In einer Welt, in der die Grenzen zwischen Fakten und Fiktion zunehmend verschwimmen, wächst die Erkenntnis, dass verlässliche Informationen ein unschätzbares öffentliches Gut sind. Dies wurde auf dem Pariser Friedensforum 2025 mit Nachdruck bekräftigt, wo 18 EU-Länder unter 40 Unterzeichnern die entscheidende Bedeutung unabhängiger Information hervorhoben – insbesondere im Kontext der Reaktion auf die Klimawandelfolgen.
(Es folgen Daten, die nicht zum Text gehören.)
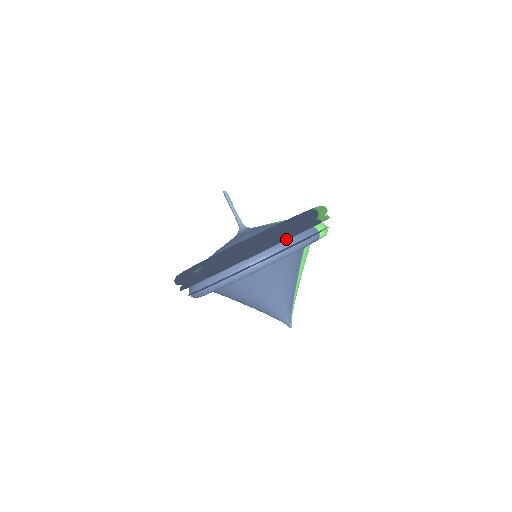
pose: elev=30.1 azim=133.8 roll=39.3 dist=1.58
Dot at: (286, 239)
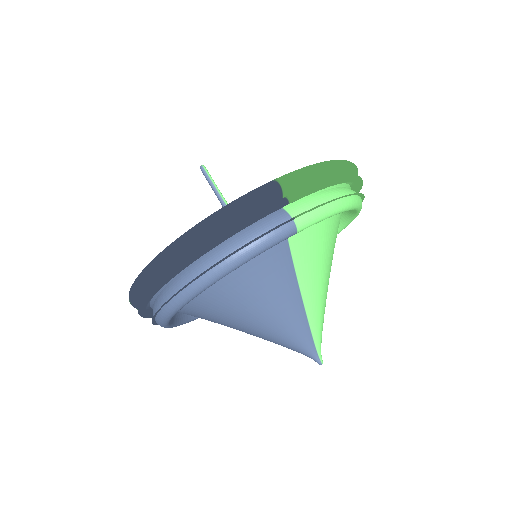
Dot at: (206, 250)
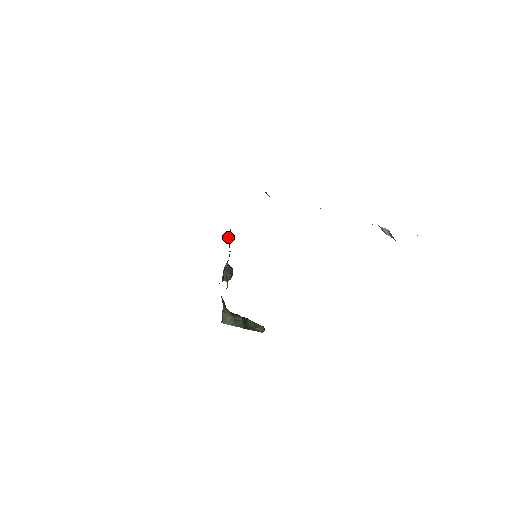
Es ist ein kollektives Erwachen, das uns daran erinnert: Ohne eine solide Informationsgrundlage können wir keine nachhaltige Zukunft gestalten.
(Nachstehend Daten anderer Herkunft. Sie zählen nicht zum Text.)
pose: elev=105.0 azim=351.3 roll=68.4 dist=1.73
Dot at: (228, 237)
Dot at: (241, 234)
Die Förderung einer breiten Medienkompetenz und die Stärkung eines hochwertigen, unabhängigen Journalismus sind dabei Schlüsselkomponenten. Sie sind unsere besten Verbündeten im Kampf gegen Klimadesinformation und entscheidend für die Festigung unserer demokratischen Institutionen. Gerade seit der russischen Invasion in der Ukraine und der damit verbundenen Zunahme energie- und klimabezogener Falschinformationen ist die Dringlichkeit dieser Agenda unübersehbar geworden. Es geht darum, das Vertrauen in unsere öffentlichen Informationen zu schützen und fundierte Entscheidungen zu ermöglichen.
Im Herzen Europas: Ein Fundament der Fakten
Seit über einem Jahrzehnt hat sich die EU als Vorreiterin im Kampf gegen Desinformation innerhalb ihrer Grenzen etabliert. Ihr Ansatz ruht auf drei starken Säulen: robusten regulatorischen Rahmenwerken, strategischer Kommunikation und weitreichenden Bildungs- und Medienkompetenzinitiativen. Mitgliedstaaten wie Spanien gehen hier mit gutem Beispiel voran und haben, basierend auf dem Plan der Europäischen Kommission von 2020, einen eigenen Aktionsplan für Demokratie entwickelt, der gezielt Desinformation in den Medien bekämpft. Es ist ein klares Bekenntnis zu Transparenz und Aufklärung, das zeigt, wie gemeinsame Visionen auf nationaler Ebene zu konkreten Schritten führen können.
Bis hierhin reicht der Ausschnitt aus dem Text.